TEXT SEGMENT
※

Altogether there was three wards combined together to make the Covid ward. I think that’s about 70 odd beds in total.  It was frightening. My main thought was I’ve got a husband at home who has a low immune system, and I was worried about taking it home to him.  But if everyone turned around and said ‘Oh, I don’t want to work on the ward,’ there’d be no one left working on the ward.

So in the end, I just did. I just worked. I went home every night to my husband.  When we came onto the ward, we came in our own uniform or our own clothes, then we had to go and change into scrubs. We were all wearing scrubs, doctors, nurses, everyone was in scrubs, so there was a lot of confusion. Quite often people came up to me saying ‘Oh nurse, can you do this’ and  I would have to turn around and say ‘Oh, I’m sorry, I’m not a nurse, I’m just a domestic.’ Once a doctor turned round and said ‘Don’t say you’re just a domestic, you’re just as important.’ That meant a lot to me. 

Once I had scrubs on and masks on and a doctor came to talk to me about a patient. He thought I was another doctor and I had to turn around and say ‘I’m a domestic!’ and he said ‘We all look alike now, don’t we?’ 

Once we were on the ward, we had to stay on the ward. To go off the ward, I had to get changed, and then when I came back onto the ward I had to get changed and get scrubbed up again. Rather than do that it was a lot easier just to stay on the ward. Sometimes I’d be on the ward for ten hours a day and not go off. I’d’ just eat my lunch there. On a normal day, I’d go and get my meal somewhere – maybe pop to the shop or go and sit in the restaurant and mingle with other people, but during Covid, once I was on that ward, I stayed on that ward.  During Covid, a lot of companies were sending food onto the ward, which I thought was really nice.

※

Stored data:
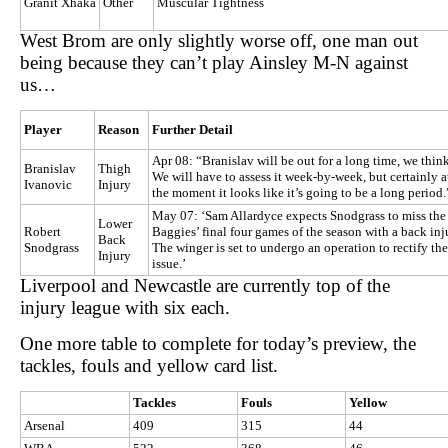
Granit Xhaka
Other
Muscular Tightness
West Brom are only slightly worse off, one man out
being because they can’t play Ainsley M-N against
us…
Player
Reason
Further Detail
Apr 08: “Branislav will be out for a long time, we think
Branislav
Thigh
We will have to assess it week-by-week, but certainly a
Ivanovic
Injury
the moment it looks like it’s going to be a long period.
May 07: ‘Sam Allardyce expects Snodgrass to miss the
Lower
Robert
Baggies’ final four games of the season with a back inj
Back
Snodgrass
The winger is set to undergo an operation to rectify the
Injury
issue.’
Liverpool and Newcastle are currently top of the
injury league with six each.
One more table to complete for today’s preview, the
tackles, fouls and yellow card list.
Tackles
Fouls
Yellow
Arsenal
409
315
44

※

ACTIVITY 1
According to the Covid ward account, roughly how many beds did the Covid ward have in total?
ACTIVITY 2
Condense the paragraph of the Covid ward account that begins "Once we were on the ward" into a short bulleted list that keeps its main facts.
ACTIVITY 3
Duplicate the passage of the Covid ward account starting at "Once I had scrubs" and ending at "was really nice.".

YOUR RESPONSE 1
About 70 odd beds.

YOUR RESPONSE 2
- Once on the ward, staff had to stay there, because leaving meant changing, and returning meant changing and scrubbing up again.
- Because staying was easier, the speaker was sometimes on the ward for ten hours a day without leaving and ate lunch there.
- On a normal day, the speaker would get a meal elsewhere, perhaps at the shop or in the restaurant, and mingle with other people.
- During Covid, many companies sent food onto the ward, which the speaker thought was really nice.

YOUR RESPONSE 3
Once I had scrubs on and masks on and a doctor came to talk to me about a patient. He thought I was another doctor and I had to turn around and say ‘I’m a domestic!’ and he said ‘We all look alike now, don’t we?’ 

Once we were on the ward, we had to stay on the ward. To go off the ward, I had to get changed, and then when I came back onto the ward I had to get changed and get scrubbed up again. Rather than do that it was a lot easier just to stay on the ward. Sometimes I’d be on the ward for ten hours a day and not go off. I’d’ just eat my lunch there. On a normal day, I’d go and get my meal somewhere – maybe pop to the shop or go and sit in the restaurant and mingle with other people, but during Covid, once I was on that ward, I stayed on that ward.  During Covid, a lot of companies were sending food onto the ward, which I thought was really nice.